CONSIGNE A:
D'après le texte sur Boumaza, en quelle année le capitaine C. Richard publia-t-il son Étude sur l'insurrection du Dahra ?
CONSIGNE B:
Prolongez le texte sur Boumaza à la suite de sa dernière phrase.
======== TEXTE FOURNI
Il détruit le manuscrit de Richard

Dans son livre Etude sur l’insurrection du Dahra, qu’il publia en 1846, le capitaine C. Richard écrit : «Un jeune et simple derviche, venu on ne sait d’où, vivait depuis quelque temps au milieu des Cheurfa, chez une vieille femme veuve, bonne musulmane, qui l’avait accueilli chez elle pour faire une bonne œuvre et attirer la bénédiction divine sur ses vieux jours.»

Il parlait de Boumaza qui, à l’époque, n’avait pas encore fait sa soumission aux Français.

Boumaza s’opposait parfois violemment au capitaine Richard, son factionnaire. Il lui reprochait le contenu de ses livres controuvés concernant sa propre personne et la xénophobie dissimulée qu’il voue aux Arabes.
C. Richard, qui avait été chargé par l’état-major français d’accompagner Boumaza en France, devenait de plus en plus ombrageux du succès amoureux de son détenu, aussi sévissait-t-il, jaloux des mouvements de Boumaza dans la capitale française.

Les Parisiens vouaient au capitaine Richard, l’ancien chef du bureau arabe d’Orléansville, une indifférence parfaite, il avait pourtant bonne allure. Selon l’officier général Du Barail, son supérieur, le capitaine Richard était : «Ce qu’on appelle un joli homme, avec de longs cheveux blonds, bouclés, rejetés en arrière, des traits fins, un œil bleu et rêveur, des manières exquises, une parole facile et entraînante, d’une douceur pénétrante. Il avait une très vive et très haute intelligence, mais une imagination qui nuisait parfois à son jugement.»

Boumaza qui, des mois auparavant ne distinguait les Français qu’à la distance de portée de son fusil, ne s’entendait pas avec le capitaine. Les visites régulières que lui rendait la belle princesse italienne n’arrangeaient guère les choses. Des élégantes offraient des gerbes de fleurs à Boumaza sous l’œil atterré de son geôlier, le capitaine C. Richard.
Le capitaine Richard vivait comme déteint dans le sillage de Boumaza qu’il accompagnait partout comme son ombre.

Boumaza brillait de mille éclats dans le Tout-Paris. Les belles Parisiennes recherchaient sa présence, des poètes et des écrivains étaient devenus ses amis, ils aimaient s’afficher à ses côtés.
Quelques années plus tard, dans un autre livre, le capitaine Richard jettera un anathème définitif sur l’ensemble des indigènes : «Le vol et le meurtre dans l’ordre moral, la teigne et la syphilis dans l’ordre matériel sont les plaies qui dévorent les Arabes.»
================
======== MATÉRIEL PRÉSENTÉ
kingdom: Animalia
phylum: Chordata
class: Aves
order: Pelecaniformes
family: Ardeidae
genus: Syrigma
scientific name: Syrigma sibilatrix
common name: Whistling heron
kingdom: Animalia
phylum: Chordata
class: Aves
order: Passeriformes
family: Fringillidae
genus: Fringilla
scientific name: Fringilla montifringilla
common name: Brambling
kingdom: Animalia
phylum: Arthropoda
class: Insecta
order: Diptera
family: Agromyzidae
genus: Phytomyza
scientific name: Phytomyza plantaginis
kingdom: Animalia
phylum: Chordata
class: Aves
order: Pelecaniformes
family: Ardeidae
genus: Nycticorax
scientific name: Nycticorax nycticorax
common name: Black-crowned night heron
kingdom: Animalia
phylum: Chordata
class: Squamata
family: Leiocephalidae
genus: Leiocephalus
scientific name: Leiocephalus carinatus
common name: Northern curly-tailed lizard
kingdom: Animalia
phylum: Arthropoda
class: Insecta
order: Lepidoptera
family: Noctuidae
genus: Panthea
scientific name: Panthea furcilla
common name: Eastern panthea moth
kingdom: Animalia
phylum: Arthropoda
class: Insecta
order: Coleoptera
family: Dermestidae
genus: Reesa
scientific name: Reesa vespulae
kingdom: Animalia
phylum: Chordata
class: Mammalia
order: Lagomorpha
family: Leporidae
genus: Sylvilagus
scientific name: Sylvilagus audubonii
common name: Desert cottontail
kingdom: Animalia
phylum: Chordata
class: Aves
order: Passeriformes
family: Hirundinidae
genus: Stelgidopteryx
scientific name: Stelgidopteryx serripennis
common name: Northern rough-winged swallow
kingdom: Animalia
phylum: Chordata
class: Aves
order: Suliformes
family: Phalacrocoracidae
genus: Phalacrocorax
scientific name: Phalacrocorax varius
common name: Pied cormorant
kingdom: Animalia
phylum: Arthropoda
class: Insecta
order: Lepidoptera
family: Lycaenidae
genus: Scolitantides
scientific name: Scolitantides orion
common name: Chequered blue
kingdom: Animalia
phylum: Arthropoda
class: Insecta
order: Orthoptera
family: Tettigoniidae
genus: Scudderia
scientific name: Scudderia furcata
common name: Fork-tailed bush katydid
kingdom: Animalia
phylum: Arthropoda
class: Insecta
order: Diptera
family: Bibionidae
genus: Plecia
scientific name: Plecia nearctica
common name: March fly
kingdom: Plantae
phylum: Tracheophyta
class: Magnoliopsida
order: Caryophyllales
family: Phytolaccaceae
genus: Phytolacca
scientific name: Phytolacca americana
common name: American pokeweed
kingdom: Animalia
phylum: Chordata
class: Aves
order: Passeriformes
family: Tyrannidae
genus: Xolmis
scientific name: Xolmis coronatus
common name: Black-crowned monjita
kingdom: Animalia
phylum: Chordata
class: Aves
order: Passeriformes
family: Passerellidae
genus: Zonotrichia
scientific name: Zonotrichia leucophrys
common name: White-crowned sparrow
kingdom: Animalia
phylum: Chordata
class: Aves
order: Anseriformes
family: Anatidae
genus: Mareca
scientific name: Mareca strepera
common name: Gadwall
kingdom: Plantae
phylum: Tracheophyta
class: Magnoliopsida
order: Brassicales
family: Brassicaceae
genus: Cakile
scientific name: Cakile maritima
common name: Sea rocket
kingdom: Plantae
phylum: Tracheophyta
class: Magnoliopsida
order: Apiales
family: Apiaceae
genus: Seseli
================
RÉSULTAT A:
En 1846.

RÉSULTAT B:
Du Barail, qui n’était pas un enfant de chœur dans la guerre totale contre les Algériens, écrit dans ses souvenirs (tome 1, page 323) : «Moi qui ai beaucoup pratiqué les Arabes, qui parle leur langue, je proteste contre ces dures paroles (du capitaine Richard).»

Le Tout-Paris au tribunal

Le 15 juin 1847, un manuscrit sur l’organisation de l’Algérie, écrit par le capitaine Richard, fut volé entre trois et cinq heures de l’après-midi à l’intérieur de l’appartement de Boumaza.

Comme la princesse Belgiojoso et Mme Desroches étaient les seules personnes qui franchirent le seuil de l’appartement de Boumaza ce jour-là, la malice publique s’empara de l’incident, aux dépens de la princesse. La justice fut saisie de la plainte du capitaine Richard pour le vol du manuscrit, et une instruction fut ouverte.
La princesse Belgiojoso parvint à s’innocenter, mais Mme Desroches fut accusée du vol et traduite le 11 septembre 1847 devant le tribunal correctionnel de la Seine.

Le Tout-Paris envahit la salle d’audience. Une foule extraordinaire encombrait la salle d’audience.

En chéchia rouge avec une houppe de soie bleue, Boumaza comparut comme témoin ; il avait l’allure fière d’un jeune prince arabe avec son gilet-caftan, brodé d’or, vêtu d’une tunique de drap bleu foncé à boutons de cuivre et coiffé d’un fez rouge avec une houppe de soie bleue. Les débats furent confus ; Mme Desroches reconnut qu’elle était entrée chez le chérif, mais seulement au moment où le capitaine Richard s’y trouvait. Cela se passait bien avant le vol du manuscrit ; elle dit que le manuscrit avait été brûlé par Boumaza, qui reprochait ainsi au capitaine Richard des mensonges honteux sur sa personne. Elle ajouta :

– L’Arabe avait parfois des accès de grande fureur.

Puis pêle-mêle, elle accusa la princesse Belgiojoso qu’elle n’aimait pas, à cause de la froideur que celle-ci lui témoignait.

Elle dit aussi que l’Italienne avait tenté un jour de faire évader Boumaza. Celui-ci, interrogé par le moyen d’un interprète, répondit qu’il était ce jour-là malade, qu’il ignorait l’existence du manuscrit et qu’il ne se souvenait plus si la princesse était entrée dans sa chambre ou pas.

Le jour du vol du manuscrit, dans la chambre de Boumaza, le «fanatique ardent», comme le surnommait le capitaine Richard, l’ex-insurgé du Dahra reçut la visite de la princesse Belgiojoso, suivie un peu plus tard de celle de la dame Desroches.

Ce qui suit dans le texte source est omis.